Given passage:
□ □ □
Reputation: 18771
package main
import (
"net/http"
)
func main() {
http.HandleFunc("/", func(w http.ResponseWriter, r *http.Request){
w.Write([]byte("hello world"))
})
http.ListenAndServe(":8000", nil)
}
If I remove the *
in http.Request
:
github.com/creating_web_app_go/main.go:8: cannot use func literal (type func(http.ResponseWriter, http.Request)) as type func(http.ResponseWriter, *http.Request) in argument to http.HandleFunc
I'm very new to both Go and pointers.
So the Question is,
why must http.Request
be a pointer rather than a func literal
? Can anyone explain this in the simplest way possible, with perhaps a reference to source code?
Upvotes: 4
Views: 2413
Reputation: 48076
Because that's how functions work. They have arguments and when you invoke them you must provide the required arguments. The types have to be the same as well.
I think you're really asking; Why is it designed that way?
Because you're providing a delegate for http.HandleFunc
to invoke when a request is made to the root "/"
□ □ □
Data listing:
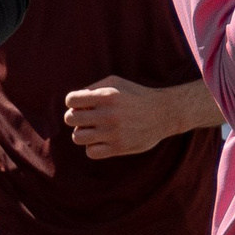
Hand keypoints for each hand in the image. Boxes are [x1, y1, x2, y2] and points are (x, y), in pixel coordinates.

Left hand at [65, 76, 217, 158]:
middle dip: (76, 117)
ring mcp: (113, 132)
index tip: (83, 104)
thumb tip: (73, 102)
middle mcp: (109, 114)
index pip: (71, 100)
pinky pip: (90, 152)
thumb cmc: (136, 95)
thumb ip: (92, 89)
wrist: (164, 112)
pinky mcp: (119, 147)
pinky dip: (92, 147)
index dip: (74, 102)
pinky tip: (102, 140)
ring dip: (82, 133)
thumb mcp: (116, 83)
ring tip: (93, 129)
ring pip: (77, 137)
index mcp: (107, 95)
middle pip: (70, 119)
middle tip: (88, 117)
□ □ □
Task list:
1. In the Go question, what port does the server listen on?
2. Reproduce the Go question word for word from "So the Question" to "to source code?".

Answer set:
1. Port 8000.

2.
So the Question is,
why must http.Request
be a pointer rather than a func literal
? Can anyone explain this in the simplest way possible, with perhaps a reference to source code?